Scientists at the University of Utah recently received funding to contribute to the fight against the spread of Covid 19.
“This grant is studying mucus and it’s interactions with coronaviruses," said Dr. Jessica Kramer, and you heard right. She is studying how coronaviruses interact with mucus.
“When people cough or sneeze they expel mucus containing fluids into the air and the virus travels through these droplets. The air-born droplets can land directly on another person’s mucus membrane, like in their eyes or lungs, and the virus makes its way through the mucus into the next victim’s cells.”

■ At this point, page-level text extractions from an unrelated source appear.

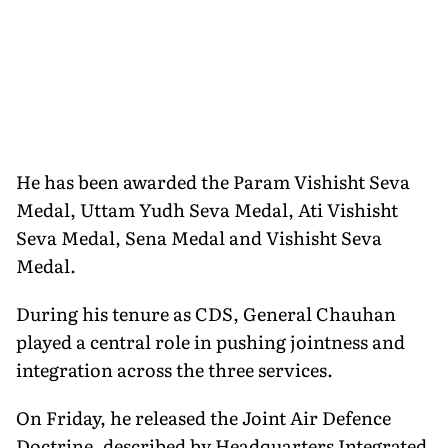
He has been awarded the Param Vishisht Seva
Medal, Uttam Yudh Seva Medal, Ati Vishisht
Seva Medal, Sena Medal and Vishisht Seva
Medal.
During his tenure as CDS, General Chauhan
played a central role in pushing jointness and
integration across the three services.
On Friday, he released the Joint Air Defence
Doctrine, described by Headquarters Integrated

“Humans have many hundreds of different forms of the proteins in their mucus, and we don’t know how these different forms affect the viability of the virus as it travels in the air, or sits on a surface, or sits on our cells and tries to block the virus.”
So the quality of our boogers may be the last defense against coronaviruses.
“The molecular composition will change with different people, and that depends on their genetics, their diet, maybe other diseases like cystic fibrosis or lung cancer, and also things like smoking.”
The grant provides one year of funding.
“It’s possible that we could have recurring outbreaks, so it’s important to keep looking for methods to treat Covid 19, but there are other strains of coronavirus that have come up in the human population and it’s possible that there will be more in the future, so we need methods to treat coronaviruses in general.”